● **Exercise**
Gather each line in the entries that includes the string "Example".

● **Input data**
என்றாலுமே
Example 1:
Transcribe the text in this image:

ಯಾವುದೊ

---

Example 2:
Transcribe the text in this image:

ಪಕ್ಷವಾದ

==

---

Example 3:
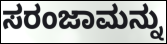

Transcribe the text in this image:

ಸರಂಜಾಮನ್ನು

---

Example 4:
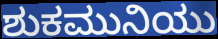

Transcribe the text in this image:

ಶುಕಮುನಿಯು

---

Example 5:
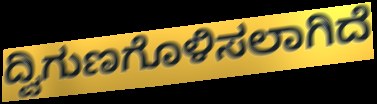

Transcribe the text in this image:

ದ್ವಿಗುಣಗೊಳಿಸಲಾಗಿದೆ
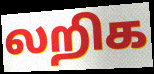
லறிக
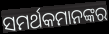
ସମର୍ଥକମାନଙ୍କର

● **The answer**
Example 1:
Example 2:
Example 3:
Example 4:
Example 5:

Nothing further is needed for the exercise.